Using Autograd for Maximum Likelihood Estimation
Thanks to an excellent series of posts on the python package autograd
for automatic differentiation by John Kitchin (e.g. More Auto-differentiation Goodness for Science and Engineering), this post revisits some earlier work on maximum likelihood estimation in Python and investigates the use of auto differentiation. As pointed out in this article, auto-differentiation "can be thought of as performing a non-standard interpretation of a computer program where this interpretation involves augmenting the standard computation with the calculation of various derivatives."
Auto-differentiation is neither symbolic differentiation nor numerical approximations using finite difference methods. What auto-differentiation provides is code augmentation where code is provided for derivatives of your functions free of charge. In this post, we will be using the autograd
package in python after defining a function in the usual numpy
way. In python, another auto-differentiation choice is the Theano package, which is used by PyMC3 a Bayesian probabilistic programming package that I use in my research and teaching.
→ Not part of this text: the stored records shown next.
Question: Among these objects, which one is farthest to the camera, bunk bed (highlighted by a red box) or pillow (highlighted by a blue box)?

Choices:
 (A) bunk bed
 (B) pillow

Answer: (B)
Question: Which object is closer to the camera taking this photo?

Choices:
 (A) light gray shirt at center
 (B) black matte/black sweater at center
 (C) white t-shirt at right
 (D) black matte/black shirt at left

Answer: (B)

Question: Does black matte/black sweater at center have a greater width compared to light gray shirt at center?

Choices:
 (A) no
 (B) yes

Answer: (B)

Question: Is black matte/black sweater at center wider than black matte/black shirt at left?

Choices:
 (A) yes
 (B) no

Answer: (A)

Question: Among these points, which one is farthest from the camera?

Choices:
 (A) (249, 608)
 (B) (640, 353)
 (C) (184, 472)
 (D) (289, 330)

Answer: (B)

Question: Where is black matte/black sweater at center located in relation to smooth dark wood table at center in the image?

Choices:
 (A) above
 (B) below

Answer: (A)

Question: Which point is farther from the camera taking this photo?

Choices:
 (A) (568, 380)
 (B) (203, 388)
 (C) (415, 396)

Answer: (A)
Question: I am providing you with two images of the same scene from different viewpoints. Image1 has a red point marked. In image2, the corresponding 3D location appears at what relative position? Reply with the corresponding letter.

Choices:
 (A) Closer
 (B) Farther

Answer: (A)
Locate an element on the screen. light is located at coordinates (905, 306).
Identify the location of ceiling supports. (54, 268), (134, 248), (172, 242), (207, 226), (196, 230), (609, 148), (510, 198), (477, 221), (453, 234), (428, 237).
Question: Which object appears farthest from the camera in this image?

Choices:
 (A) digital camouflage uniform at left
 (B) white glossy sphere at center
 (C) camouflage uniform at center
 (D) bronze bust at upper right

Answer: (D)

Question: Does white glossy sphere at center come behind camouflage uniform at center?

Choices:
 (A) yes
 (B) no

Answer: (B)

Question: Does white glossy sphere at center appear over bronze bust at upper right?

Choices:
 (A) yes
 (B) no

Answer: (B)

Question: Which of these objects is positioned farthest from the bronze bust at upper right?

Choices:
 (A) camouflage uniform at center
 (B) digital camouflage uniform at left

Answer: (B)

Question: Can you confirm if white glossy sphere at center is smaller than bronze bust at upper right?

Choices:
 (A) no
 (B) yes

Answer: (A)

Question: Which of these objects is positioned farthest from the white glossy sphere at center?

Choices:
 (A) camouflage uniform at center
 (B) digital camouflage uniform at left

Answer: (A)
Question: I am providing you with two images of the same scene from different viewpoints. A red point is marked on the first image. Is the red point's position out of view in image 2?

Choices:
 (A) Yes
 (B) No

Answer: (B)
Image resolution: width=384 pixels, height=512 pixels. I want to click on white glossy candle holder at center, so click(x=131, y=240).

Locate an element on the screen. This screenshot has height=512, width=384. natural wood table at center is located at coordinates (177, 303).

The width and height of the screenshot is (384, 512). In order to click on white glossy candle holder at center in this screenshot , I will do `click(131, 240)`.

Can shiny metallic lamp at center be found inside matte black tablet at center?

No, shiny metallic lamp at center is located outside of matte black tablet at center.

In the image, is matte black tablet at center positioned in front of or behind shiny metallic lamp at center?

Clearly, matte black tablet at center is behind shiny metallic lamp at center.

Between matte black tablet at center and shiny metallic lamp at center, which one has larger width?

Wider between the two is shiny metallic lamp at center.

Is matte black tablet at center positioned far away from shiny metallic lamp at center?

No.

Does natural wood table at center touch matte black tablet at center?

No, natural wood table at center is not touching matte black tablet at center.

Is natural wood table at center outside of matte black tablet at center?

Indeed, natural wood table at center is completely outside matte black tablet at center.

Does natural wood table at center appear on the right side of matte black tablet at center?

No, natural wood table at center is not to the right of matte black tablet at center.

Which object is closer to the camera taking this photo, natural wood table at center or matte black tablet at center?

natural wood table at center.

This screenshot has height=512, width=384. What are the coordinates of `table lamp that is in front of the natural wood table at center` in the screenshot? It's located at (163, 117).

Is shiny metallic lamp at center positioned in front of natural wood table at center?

There are probably other implementations in python, as it is becoming a must-have in the machine learning field. Implementations also exist in C/C++, R, Matlab, and probably others.
The three primary reasons for incorporating auto-differentiation capabilities into your research are
- In nearly all cases, your code will run faster. For some problems, much faster.
- For difficult problems, your model is likely to converge closer to the true parameter values and may be less sensitive to starting values.
- Your model will provide more accurate calculations for things like gradiants and hessians (so your standard errors will be more accurately calculated).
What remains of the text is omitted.